Australian Dollar Trajectory Depends on Greece Debt Crisis

2010-03-19 22:31:00
David Rodriguez, Head of Business Development

The Australian Dollar finished the week almost exactly unchanged against its US namesake, setting fresh two-month highs before tumbling into Friday’s close. Early-week rallies in key financial asset classes bolstered the high-yielding Australian currency; given the highest short-term interest rates of the G10, the AUD remains a key target of global speculative capital. It nonetheless serves to note that the minutes from the most recent Reserve Bank of Australia interest rate decision dampened optimism for the future of domestic yields. RBA Governor Glenn Stevens said that the bank’s proactive interest rate increases gave it considerable leeway for the timing of future policy tightening. The week ahead likewise promises RBA event risk with the bank’s Financial Stability Review due Wednesday. Yet an otherwise empty week of Australian economic event risk leaves the currency roughly at the whims of broader financial trends. 

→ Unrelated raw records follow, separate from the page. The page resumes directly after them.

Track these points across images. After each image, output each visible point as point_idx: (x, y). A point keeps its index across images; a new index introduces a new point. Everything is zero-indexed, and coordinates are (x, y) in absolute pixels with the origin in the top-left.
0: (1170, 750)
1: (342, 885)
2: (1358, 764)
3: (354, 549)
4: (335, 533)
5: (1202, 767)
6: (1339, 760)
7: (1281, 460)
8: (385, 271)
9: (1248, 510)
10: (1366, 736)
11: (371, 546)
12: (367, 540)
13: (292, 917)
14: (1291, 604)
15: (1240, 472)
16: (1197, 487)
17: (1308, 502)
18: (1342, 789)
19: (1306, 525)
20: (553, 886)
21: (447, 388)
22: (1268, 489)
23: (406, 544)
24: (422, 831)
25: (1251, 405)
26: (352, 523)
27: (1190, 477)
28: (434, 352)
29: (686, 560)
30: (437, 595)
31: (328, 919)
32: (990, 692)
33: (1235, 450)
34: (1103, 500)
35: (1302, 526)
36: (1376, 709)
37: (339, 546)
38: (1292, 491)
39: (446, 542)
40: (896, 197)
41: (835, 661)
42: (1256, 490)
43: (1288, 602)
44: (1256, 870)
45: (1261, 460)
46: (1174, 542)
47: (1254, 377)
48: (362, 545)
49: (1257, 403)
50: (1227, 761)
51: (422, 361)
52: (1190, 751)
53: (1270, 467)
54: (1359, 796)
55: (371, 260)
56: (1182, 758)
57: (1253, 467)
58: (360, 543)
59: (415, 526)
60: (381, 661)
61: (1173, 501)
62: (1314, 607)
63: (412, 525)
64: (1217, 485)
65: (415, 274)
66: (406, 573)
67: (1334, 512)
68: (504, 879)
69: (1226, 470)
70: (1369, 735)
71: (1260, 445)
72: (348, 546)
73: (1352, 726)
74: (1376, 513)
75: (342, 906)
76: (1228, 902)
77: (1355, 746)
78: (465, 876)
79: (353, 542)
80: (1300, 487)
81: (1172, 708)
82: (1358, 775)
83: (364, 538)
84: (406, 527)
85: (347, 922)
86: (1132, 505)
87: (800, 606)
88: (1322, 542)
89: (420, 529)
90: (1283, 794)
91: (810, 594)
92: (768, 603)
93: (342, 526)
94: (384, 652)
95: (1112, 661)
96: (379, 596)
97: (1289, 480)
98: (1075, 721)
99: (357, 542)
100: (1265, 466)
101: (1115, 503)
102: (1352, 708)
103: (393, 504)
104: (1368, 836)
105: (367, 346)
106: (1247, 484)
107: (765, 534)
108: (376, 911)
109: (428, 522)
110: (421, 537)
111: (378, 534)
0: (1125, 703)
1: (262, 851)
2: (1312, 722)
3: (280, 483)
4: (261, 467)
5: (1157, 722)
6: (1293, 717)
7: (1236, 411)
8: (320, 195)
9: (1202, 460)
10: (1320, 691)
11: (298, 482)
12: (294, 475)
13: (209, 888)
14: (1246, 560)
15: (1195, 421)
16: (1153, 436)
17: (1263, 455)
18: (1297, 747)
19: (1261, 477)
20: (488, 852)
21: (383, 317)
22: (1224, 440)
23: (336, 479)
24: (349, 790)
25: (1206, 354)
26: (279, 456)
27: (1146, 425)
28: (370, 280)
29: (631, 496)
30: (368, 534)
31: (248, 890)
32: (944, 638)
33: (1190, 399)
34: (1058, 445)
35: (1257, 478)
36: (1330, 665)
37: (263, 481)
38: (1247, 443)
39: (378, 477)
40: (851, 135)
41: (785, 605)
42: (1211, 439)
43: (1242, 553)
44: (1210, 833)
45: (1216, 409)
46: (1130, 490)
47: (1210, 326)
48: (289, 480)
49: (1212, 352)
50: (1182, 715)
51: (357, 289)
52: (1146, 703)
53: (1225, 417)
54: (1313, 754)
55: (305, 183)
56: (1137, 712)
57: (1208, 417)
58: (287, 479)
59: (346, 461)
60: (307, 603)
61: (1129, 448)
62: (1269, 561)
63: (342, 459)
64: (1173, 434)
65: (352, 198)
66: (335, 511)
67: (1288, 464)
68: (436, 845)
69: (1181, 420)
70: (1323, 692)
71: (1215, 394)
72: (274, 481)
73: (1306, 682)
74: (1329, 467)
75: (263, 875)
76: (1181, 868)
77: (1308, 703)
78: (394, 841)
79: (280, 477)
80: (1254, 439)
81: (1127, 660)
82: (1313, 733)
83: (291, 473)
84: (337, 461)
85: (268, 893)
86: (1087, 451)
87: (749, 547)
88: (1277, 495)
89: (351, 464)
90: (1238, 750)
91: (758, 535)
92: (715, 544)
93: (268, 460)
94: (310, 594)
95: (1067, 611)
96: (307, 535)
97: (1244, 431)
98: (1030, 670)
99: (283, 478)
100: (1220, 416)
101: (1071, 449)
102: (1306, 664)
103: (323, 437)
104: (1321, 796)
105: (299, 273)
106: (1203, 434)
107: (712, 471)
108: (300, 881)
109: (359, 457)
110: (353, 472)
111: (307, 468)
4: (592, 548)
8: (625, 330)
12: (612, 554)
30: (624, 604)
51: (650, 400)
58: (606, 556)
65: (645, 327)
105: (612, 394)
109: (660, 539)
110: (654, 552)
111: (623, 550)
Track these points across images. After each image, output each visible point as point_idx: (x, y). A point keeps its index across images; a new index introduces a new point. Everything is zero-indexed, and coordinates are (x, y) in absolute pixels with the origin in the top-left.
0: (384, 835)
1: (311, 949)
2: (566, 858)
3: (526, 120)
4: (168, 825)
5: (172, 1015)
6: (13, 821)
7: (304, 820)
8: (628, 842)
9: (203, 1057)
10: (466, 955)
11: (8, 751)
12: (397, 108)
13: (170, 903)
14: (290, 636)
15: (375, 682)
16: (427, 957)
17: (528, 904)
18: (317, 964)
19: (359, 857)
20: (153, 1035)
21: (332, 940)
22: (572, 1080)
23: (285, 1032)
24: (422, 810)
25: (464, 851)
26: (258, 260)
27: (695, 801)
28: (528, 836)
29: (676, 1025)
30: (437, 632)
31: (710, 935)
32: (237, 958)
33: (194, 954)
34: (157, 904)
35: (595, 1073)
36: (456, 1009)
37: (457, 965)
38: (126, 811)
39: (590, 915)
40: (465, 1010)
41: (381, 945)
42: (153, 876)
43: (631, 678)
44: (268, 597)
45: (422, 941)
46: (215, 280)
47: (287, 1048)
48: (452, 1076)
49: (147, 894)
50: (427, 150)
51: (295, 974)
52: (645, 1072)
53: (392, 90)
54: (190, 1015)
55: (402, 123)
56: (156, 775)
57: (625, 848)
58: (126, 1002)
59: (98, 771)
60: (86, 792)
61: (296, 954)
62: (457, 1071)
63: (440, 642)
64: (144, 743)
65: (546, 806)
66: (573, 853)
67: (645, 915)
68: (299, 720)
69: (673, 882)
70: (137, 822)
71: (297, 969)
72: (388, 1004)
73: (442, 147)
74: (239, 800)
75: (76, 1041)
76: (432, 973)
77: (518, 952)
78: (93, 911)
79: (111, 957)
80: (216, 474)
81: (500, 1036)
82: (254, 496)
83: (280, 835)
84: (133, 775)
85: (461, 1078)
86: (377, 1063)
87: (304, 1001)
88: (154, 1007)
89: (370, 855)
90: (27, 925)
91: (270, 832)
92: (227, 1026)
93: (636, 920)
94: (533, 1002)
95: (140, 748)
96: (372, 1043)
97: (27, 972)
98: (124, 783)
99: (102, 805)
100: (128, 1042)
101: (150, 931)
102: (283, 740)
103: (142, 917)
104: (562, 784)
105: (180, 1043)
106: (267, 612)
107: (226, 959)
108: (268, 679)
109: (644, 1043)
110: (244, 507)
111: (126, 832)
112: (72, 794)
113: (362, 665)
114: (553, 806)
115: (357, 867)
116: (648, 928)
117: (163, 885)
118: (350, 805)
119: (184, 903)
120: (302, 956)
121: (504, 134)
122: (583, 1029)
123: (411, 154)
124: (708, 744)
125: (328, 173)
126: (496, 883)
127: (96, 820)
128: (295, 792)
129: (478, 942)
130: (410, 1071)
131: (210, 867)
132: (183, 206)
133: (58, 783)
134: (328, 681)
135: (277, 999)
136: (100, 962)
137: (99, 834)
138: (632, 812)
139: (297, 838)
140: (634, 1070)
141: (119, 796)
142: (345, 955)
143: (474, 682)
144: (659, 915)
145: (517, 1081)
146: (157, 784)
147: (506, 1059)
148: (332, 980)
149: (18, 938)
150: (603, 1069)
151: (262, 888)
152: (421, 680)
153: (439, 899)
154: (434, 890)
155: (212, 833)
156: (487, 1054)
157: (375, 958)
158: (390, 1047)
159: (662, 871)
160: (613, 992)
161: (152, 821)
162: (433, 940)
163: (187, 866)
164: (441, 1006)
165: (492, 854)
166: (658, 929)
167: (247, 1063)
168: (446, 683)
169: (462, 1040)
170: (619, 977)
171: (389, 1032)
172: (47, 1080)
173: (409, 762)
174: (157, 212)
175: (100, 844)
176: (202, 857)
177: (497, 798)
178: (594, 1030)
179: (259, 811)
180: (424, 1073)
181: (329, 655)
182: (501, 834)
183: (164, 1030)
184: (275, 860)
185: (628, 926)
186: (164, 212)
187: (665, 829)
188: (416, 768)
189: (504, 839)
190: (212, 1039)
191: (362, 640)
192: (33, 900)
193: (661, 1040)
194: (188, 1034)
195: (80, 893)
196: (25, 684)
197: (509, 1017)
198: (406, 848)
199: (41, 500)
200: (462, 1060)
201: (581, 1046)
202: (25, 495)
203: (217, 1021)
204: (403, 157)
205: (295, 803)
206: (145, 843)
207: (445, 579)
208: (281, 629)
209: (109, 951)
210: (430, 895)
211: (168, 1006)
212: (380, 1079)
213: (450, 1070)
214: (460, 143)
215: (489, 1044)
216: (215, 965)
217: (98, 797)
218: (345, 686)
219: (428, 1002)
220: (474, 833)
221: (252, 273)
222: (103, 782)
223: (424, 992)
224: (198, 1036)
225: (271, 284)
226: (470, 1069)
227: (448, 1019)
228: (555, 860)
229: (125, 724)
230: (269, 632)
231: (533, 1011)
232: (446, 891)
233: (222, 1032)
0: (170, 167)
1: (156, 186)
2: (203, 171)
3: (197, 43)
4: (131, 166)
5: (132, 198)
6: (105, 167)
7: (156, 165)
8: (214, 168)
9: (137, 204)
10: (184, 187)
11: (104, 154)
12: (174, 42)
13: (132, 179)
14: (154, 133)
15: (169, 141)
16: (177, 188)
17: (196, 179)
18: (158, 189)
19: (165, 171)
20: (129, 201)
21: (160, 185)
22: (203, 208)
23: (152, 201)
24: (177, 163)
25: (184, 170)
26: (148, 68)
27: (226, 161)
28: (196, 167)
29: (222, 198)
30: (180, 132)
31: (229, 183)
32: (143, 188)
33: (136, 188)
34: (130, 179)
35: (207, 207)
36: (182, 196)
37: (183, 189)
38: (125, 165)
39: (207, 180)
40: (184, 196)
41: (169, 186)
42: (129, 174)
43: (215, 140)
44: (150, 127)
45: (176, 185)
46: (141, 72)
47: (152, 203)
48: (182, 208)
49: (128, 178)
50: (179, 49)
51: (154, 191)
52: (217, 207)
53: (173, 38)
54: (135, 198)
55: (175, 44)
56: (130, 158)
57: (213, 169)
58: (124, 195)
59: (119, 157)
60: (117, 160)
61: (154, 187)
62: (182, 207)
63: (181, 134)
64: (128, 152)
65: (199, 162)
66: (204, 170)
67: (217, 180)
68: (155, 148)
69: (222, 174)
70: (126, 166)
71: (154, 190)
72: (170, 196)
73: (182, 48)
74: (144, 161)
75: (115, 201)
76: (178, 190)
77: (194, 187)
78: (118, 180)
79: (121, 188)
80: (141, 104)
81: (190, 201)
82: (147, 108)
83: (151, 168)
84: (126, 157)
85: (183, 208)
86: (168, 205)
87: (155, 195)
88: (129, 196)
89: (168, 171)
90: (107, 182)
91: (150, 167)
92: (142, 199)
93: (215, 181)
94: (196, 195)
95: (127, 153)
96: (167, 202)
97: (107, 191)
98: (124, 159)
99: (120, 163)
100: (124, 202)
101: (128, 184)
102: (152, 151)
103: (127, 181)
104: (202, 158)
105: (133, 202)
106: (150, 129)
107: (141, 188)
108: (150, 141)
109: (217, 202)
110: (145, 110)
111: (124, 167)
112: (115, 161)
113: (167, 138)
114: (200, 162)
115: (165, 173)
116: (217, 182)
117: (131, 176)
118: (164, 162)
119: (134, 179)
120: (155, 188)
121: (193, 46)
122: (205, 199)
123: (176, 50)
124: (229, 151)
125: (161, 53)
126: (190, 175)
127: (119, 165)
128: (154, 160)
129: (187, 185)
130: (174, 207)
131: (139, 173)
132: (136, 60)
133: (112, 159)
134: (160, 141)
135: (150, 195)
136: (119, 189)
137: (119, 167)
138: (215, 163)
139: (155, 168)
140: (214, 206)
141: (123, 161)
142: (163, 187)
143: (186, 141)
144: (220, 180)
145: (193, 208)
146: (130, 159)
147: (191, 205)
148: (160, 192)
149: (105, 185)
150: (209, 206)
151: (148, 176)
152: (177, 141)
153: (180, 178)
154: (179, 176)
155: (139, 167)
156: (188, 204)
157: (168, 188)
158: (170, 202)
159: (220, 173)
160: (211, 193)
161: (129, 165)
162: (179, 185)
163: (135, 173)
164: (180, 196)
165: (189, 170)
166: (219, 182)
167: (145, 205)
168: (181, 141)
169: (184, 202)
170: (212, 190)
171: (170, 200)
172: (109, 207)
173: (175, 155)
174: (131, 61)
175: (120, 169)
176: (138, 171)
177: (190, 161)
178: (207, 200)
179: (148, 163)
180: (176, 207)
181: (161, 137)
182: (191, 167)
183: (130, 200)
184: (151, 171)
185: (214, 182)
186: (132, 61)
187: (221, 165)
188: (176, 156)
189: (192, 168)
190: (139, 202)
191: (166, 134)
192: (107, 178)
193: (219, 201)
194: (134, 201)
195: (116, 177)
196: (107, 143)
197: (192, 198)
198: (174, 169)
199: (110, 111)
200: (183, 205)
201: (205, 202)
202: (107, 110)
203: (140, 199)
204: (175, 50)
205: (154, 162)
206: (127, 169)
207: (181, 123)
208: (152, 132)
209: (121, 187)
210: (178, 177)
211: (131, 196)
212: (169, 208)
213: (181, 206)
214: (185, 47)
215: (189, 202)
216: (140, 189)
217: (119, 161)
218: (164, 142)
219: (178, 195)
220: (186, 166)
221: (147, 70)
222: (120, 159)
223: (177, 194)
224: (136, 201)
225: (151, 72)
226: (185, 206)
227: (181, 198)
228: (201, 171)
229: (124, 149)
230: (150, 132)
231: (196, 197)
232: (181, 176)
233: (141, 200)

We would like to claim that the upcoming RBA report will cause substantial volatility for the Australian Dollar, but recent central bank rhetoric has likely covered much of what will be said in the coming week’s report. It is of course irresponsible to completely ignore the potentially market-moving event—especially as we will potentially get a much more in-depth look at the RBA’s stance on key issues. Recent RBA minutes conspicuously mentioned potential fallout from Euro Zone sovereign debt crises and contagion to Australia’s shores itself. Such rhetoric only underlines the interconnectedness of financial markets and importantly, Australia’s links to broader trends.
Nowhere is the international coupling theme clearer than in the Australian Dollar’s strong links to the S&P 500 and other key asset classes. Above all, we believe that global risk sentiment will continue to be the main AUDUSD mover and traders should position themselves accordingly. It will be critical to see whether the S&P 500 can break to fresh highs in the week ahead.